Selasa, 02 Maret 2010

Menyesal bertemu orang baik


Pernahkah menyesal bertemu seseorang? Mungkin pernah. Tapi pasti dia bukan orang baik, atau ia pernah membuatmu sakit hati. Tapi pernahkah kau menyesal bertemu dengan orang yang sangat baik? Aneh, tapi aku (pernah) menyesalinya.

Kenapa? Pasti semua orang akan bertanya demikian? Bukankah bertemu dgn orang baik akan membawa kebaikan juga bagimu? atau bukankah orang baik tidak akan menyakiti hatimu?
Aneh...

Ya, demikianlah adanya. Aku pernah mengucapkan "menyesal" bertemu orang baik. Kenapa? alasannya satu, karena ia terlalu baik. Kebaikannya itu membuatku sangat "tidak nyaman". Malah aku sempat berpikir "seandainya dia tidak terlalu baik..., maka...."

Tetapi aku baru saja tahu, bahwa tenyata ada saat2 dimana kebaikan seseorang tidak sinergi dengan keadaan yang ada, yang mengharuskan untuk berpikir 'tidak logis'. Keadaan itu, di mana antara realita dan keinginan tidak dapat bertemu pada satu titik yang sama.
Ya....mungkin di saat itu kau akan mengatakan menyesal bertemu orang yang sangat baik...
Karena kau tak sebaik dirinya....


buat seorang teman yang selalu sangat baik, maaf buat semuanya
...

Selasa, 23 Februari 2010

Hanya Prolog, Tak Sempat Lebih Dari Itu


Aku benar-benar lupa bagaimana menulis. Beberapa waktu belakangan, aku merasa tak punya waktu untuk menulis, namun lebih tepatnya tak memiliki rasa yang memaksa untuk dikeluarkan dalam kalimat-kalimat. Takut, gembira, kalut, lucu, debar, sakit atau apapun itu telah menyatu menjadi satu, mengawang-awang di angkasa lalu terbang entah kemana. Pergi....

▸ SOAL LATIHAN:
1. Tuliskan semua rasa yang disebutkan berurutan dalam kalimat teks yang diberikan yang diawali kata "Takut, gembira".
2. Salin bagian teks yang diberikan dari "Ya....mungkin di saat" sampai "entah kemana. Pergi...." tanpa mengubah satu huruf pun.

▸ DATA TERSEDIA:
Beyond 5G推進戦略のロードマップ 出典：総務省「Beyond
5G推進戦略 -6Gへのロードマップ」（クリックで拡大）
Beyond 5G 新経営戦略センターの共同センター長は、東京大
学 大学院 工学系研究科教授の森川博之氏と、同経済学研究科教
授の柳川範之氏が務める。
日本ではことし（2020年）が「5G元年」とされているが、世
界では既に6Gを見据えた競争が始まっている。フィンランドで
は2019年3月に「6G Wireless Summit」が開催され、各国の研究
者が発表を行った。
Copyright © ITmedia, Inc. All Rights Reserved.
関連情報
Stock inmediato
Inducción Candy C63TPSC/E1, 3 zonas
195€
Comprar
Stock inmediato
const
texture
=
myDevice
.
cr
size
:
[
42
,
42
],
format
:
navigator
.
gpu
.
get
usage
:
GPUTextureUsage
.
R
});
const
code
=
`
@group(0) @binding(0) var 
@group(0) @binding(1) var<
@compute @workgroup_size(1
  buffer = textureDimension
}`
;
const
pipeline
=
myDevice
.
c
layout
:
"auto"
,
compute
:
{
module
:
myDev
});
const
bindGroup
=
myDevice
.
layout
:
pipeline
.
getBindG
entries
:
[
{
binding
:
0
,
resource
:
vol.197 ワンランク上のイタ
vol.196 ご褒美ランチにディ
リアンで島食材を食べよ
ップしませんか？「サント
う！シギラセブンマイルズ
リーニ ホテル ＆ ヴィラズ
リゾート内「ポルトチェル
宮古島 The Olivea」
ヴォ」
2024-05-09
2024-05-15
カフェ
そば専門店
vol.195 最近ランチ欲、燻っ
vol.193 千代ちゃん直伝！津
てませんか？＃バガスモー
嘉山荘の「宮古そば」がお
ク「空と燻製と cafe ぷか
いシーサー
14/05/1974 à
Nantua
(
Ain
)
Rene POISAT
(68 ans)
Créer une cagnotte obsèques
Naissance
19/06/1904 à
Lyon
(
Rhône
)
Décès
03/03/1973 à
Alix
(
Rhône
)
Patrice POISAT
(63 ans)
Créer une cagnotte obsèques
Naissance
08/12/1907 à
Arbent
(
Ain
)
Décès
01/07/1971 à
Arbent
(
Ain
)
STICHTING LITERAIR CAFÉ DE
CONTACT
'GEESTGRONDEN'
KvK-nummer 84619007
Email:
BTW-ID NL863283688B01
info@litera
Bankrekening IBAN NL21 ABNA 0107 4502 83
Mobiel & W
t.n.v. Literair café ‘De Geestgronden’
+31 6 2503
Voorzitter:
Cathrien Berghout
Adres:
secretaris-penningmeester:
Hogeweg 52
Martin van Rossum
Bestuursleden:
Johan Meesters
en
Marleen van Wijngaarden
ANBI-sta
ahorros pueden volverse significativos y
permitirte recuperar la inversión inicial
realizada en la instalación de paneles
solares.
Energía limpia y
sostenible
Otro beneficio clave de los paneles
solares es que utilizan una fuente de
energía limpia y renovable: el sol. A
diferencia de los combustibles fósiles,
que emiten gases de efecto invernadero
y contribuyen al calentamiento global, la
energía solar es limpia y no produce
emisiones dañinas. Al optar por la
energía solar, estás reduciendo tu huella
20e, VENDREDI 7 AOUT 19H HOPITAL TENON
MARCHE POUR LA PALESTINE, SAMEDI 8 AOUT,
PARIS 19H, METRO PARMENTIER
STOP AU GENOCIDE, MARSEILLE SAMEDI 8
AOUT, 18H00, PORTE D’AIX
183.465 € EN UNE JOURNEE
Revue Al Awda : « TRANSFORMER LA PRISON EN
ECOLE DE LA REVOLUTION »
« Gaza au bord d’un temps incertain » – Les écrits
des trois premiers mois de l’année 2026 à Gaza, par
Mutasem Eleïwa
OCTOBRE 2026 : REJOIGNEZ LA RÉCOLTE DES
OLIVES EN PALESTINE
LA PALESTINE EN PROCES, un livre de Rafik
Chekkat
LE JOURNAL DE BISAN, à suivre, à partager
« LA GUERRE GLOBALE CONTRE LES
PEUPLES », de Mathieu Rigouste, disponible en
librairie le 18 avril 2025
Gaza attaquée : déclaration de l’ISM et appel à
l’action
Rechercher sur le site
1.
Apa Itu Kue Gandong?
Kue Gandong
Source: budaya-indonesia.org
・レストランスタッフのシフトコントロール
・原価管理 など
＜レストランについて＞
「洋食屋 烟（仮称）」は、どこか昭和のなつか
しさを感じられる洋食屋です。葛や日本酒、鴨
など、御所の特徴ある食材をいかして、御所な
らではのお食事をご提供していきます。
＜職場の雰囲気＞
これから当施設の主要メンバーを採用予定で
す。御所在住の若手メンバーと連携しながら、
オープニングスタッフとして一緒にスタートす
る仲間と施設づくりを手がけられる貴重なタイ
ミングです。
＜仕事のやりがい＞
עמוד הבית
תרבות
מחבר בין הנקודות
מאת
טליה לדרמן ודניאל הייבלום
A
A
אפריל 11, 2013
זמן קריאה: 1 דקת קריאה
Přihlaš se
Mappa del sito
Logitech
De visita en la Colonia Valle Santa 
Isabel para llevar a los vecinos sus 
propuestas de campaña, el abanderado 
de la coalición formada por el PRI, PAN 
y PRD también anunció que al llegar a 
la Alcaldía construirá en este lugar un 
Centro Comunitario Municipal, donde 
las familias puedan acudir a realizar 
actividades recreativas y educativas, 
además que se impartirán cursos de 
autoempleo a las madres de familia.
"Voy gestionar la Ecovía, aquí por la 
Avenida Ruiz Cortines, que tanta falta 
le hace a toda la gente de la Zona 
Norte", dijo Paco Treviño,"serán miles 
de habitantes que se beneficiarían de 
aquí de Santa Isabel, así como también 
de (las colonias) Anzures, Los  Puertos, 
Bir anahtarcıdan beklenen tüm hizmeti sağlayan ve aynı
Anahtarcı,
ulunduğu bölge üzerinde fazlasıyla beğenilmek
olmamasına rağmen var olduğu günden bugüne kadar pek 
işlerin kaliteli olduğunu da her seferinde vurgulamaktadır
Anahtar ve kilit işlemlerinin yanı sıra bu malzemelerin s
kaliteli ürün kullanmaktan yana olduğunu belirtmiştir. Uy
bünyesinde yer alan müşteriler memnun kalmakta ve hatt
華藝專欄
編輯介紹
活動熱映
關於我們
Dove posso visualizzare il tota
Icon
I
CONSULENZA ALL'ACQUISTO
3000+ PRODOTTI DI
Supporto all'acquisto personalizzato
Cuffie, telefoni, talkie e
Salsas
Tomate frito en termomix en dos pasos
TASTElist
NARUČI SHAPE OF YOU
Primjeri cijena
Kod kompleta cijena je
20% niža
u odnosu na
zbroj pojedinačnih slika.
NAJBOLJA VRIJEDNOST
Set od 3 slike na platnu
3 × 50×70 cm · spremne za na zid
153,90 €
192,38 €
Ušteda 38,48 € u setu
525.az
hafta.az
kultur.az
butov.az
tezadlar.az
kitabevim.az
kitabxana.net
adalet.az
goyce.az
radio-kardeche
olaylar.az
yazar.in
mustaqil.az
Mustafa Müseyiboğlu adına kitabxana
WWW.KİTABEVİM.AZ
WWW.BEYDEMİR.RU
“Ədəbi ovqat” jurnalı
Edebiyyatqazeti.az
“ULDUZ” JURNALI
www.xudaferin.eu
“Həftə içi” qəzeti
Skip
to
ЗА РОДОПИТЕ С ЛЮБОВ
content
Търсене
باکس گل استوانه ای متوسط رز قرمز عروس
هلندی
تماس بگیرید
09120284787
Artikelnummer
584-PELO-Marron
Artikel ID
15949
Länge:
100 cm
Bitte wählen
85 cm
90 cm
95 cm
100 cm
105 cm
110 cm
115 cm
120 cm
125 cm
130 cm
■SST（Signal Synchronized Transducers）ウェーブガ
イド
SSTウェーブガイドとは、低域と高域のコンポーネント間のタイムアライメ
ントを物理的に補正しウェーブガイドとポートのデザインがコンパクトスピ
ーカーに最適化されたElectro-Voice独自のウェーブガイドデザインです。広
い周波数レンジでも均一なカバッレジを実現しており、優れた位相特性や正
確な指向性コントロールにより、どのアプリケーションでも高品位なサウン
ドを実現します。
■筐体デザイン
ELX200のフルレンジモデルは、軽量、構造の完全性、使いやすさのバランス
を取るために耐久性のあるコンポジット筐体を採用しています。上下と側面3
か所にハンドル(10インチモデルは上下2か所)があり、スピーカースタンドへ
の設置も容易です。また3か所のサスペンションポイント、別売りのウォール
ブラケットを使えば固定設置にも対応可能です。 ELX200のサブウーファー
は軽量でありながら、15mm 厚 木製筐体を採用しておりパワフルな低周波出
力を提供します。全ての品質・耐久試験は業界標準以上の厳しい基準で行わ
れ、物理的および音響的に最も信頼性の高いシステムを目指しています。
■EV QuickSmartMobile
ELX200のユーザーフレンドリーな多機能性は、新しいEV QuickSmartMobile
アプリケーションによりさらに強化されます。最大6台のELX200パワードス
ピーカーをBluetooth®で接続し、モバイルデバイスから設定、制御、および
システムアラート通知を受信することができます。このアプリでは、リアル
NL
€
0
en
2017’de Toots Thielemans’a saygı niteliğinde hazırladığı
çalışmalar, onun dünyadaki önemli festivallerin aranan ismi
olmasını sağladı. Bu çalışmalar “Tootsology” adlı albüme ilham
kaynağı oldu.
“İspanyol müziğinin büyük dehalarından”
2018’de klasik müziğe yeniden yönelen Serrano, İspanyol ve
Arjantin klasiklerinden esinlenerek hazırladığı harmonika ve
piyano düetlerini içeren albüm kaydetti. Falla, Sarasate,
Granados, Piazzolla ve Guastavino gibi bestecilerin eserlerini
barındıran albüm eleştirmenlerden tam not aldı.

▸ JAWABAN PER SOAL:
1. Takut, gembira, kalut, lucu, debar, sakit

2.
Ya....mungkin di saat itu kau akan mengatakan menyesal bertemu orang yang sangat baik...
Karena kau tak sebaik dirinya....


buat seorang teman yang selalu sangat baik, maaf buat semuanya
...

Selasa, 23 Februari 2010

Hanya Prolog, Tak Sempat Lebih Dari Itu


Aku benar-benar lupa bagaimana menulis. Beberapa waktu belakangan, aku merasa tak punya waktu untuk menulis, namun lebih tepatnya tak memiliki rasa yang memaksa untuk dikeluarkan dalam kalimat-kalimat. Takut, gembira, kalut, lucu, debar, sakit atau apapun itu telah menyatu menjadi satu, mengawang-awang di angkasa lalu terbang entah kemana. Pergi....